(Page-level text extractions)
┌────────

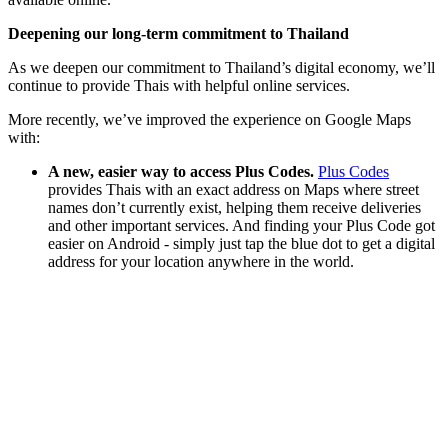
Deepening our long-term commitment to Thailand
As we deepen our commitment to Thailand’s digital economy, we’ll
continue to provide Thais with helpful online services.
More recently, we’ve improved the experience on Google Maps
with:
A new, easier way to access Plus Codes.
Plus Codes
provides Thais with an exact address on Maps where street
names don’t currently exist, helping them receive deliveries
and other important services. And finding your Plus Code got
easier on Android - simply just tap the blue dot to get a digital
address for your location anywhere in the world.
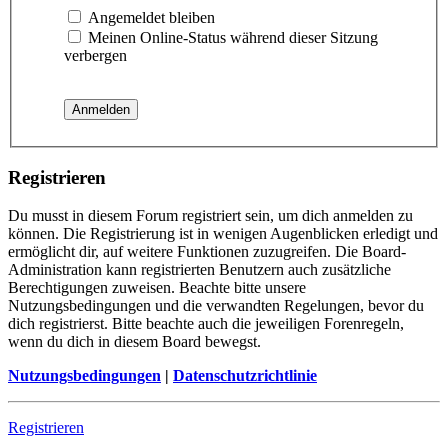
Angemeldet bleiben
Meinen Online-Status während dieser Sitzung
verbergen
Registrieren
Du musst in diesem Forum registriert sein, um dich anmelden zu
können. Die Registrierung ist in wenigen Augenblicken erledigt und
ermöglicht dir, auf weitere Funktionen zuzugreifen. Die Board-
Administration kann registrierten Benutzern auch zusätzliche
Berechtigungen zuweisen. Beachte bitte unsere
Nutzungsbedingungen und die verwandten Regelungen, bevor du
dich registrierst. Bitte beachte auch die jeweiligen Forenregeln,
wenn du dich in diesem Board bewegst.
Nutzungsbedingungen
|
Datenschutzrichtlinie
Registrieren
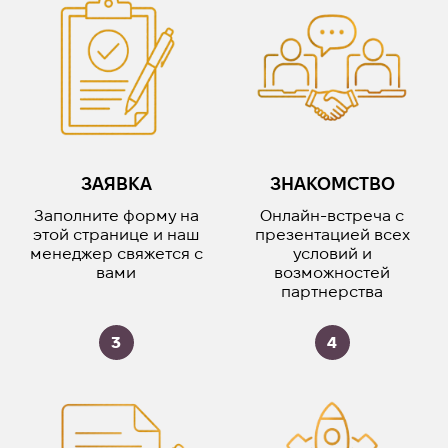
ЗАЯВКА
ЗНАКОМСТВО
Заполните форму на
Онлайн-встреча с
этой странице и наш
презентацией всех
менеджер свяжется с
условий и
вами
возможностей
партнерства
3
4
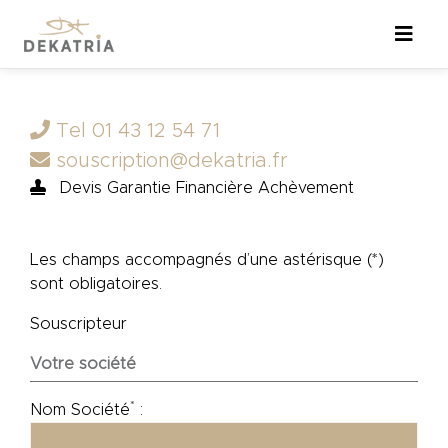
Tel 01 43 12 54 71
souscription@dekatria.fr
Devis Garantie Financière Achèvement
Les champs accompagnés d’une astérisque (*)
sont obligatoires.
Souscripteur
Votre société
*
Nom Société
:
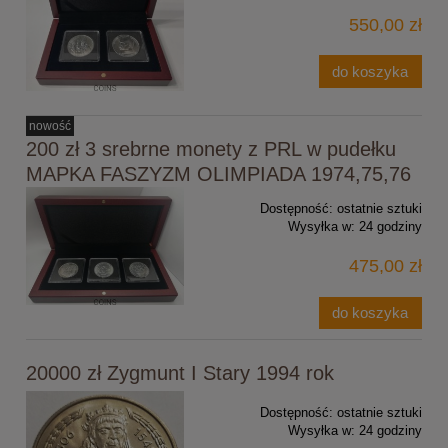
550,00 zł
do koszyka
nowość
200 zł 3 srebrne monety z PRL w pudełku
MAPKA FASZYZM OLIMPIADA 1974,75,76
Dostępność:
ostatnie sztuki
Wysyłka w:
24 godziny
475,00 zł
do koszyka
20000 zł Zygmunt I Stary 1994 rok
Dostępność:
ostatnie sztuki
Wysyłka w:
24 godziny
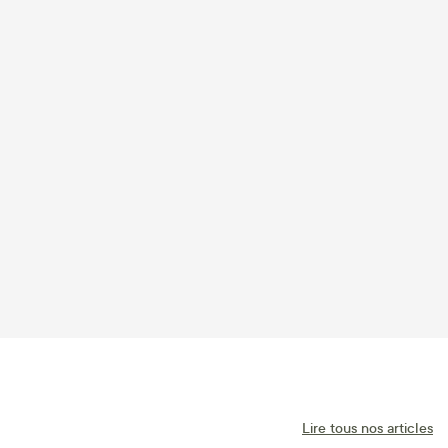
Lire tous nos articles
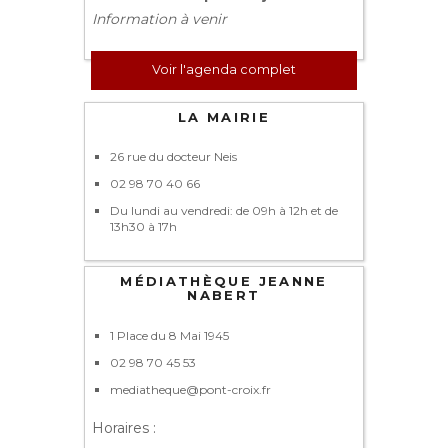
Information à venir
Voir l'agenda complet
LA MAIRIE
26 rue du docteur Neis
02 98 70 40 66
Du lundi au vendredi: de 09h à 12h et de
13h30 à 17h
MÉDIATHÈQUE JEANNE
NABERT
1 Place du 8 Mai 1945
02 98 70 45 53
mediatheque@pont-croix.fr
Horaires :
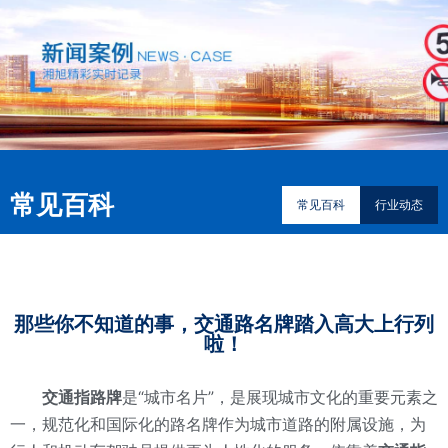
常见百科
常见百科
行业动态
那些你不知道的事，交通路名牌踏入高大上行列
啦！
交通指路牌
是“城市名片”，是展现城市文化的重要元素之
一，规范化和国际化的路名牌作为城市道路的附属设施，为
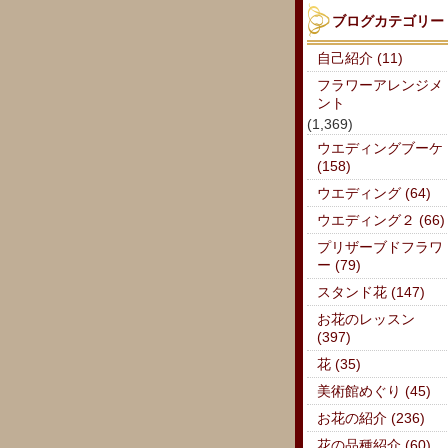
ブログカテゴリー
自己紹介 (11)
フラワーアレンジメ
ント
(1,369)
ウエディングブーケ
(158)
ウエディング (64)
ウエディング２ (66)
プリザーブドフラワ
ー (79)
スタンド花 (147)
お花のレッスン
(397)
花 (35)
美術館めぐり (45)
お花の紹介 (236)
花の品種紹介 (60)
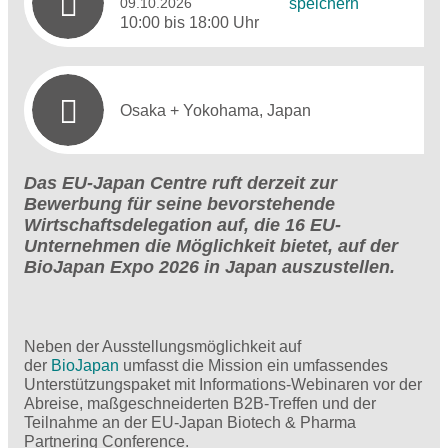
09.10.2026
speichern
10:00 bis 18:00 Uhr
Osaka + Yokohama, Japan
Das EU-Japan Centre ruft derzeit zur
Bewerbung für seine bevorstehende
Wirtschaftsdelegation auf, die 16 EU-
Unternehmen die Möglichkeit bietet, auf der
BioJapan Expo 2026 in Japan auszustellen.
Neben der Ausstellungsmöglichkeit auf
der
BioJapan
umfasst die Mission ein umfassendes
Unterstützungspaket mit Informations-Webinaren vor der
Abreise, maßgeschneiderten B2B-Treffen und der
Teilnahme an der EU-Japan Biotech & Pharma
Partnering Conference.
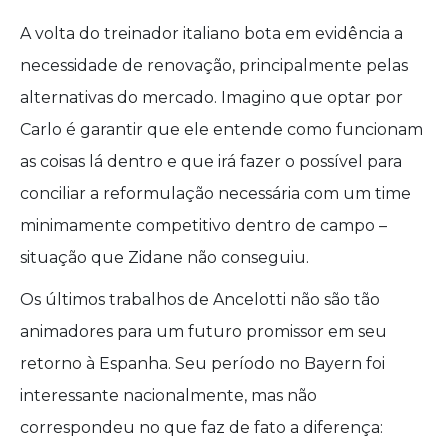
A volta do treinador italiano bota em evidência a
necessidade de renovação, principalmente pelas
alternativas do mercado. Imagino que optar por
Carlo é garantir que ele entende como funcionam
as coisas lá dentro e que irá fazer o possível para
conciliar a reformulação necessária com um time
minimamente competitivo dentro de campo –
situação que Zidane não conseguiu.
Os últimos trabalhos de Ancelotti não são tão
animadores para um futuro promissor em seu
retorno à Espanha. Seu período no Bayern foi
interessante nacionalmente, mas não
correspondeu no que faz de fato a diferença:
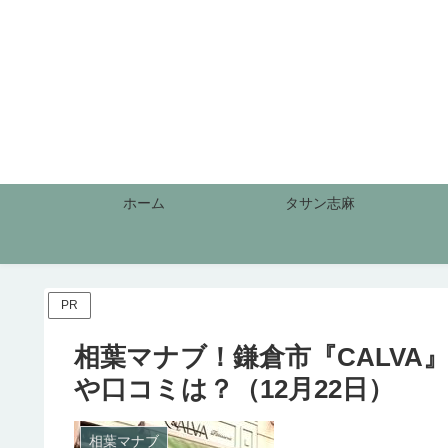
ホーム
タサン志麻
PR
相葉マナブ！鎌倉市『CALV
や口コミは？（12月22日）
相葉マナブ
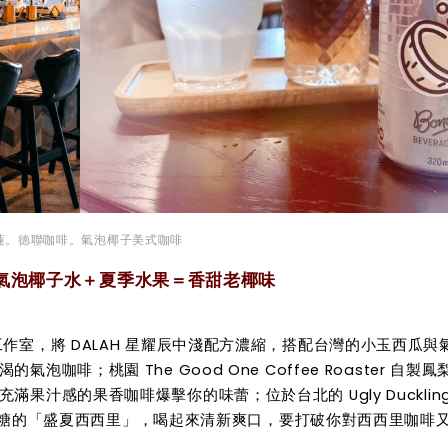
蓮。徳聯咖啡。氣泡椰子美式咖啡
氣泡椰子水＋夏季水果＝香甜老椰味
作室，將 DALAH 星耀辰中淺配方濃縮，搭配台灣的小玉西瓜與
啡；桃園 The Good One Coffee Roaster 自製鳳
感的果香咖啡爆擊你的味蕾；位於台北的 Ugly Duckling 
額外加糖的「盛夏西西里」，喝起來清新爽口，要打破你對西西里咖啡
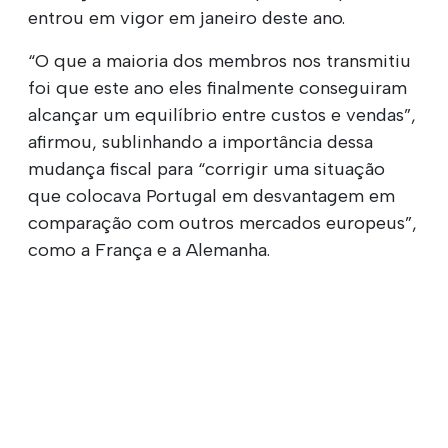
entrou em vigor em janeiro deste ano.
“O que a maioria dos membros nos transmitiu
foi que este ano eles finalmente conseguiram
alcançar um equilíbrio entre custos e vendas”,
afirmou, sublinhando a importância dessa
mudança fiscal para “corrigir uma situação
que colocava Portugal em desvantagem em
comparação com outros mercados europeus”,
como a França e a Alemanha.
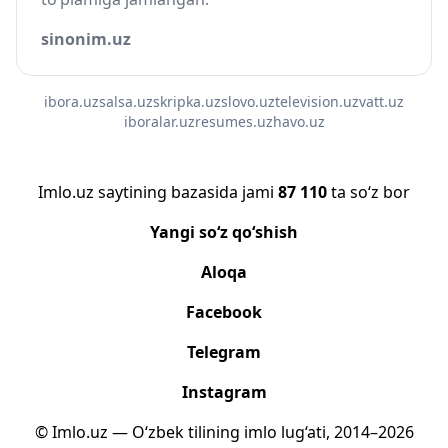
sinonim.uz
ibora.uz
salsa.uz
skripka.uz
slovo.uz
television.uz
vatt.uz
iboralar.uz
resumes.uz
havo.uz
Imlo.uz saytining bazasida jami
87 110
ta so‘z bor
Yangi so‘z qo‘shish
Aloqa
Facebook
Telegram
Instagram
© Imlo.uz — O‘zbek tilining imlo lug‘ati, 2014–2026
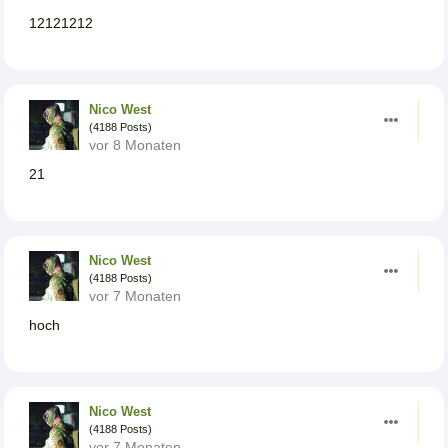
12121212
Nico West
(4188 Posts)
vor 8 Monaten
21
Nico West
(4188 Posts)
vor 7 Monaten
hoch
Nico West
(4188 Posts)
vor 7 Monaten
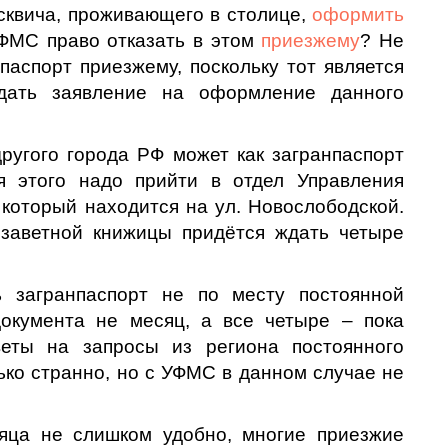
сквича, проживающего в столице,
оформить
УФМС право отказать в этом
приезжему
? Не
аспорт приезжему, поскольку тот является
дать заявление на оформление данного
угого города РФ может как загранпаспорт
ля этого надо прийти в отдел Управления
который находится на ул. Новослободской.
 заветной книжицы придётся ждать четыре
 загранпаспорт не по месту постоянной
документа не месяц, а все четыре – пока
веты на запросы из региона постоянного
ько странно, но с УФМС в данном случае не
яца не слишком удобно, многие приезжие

└────────

Print the data exactly, from its first line to the line containing "provides Thais with", both included. Omit the pictures.

Deepening our long-term commitment to Thailand
As we deepen our commitment to Thailand’s digital economy, we’ll
continue to provide Thais with helpful online services.
More recently, we’ve improved the experience on Google Maps
with:
A new, easier way to access Plus Codes.
Plus Codes
provides Thais with an exact address on Maps where street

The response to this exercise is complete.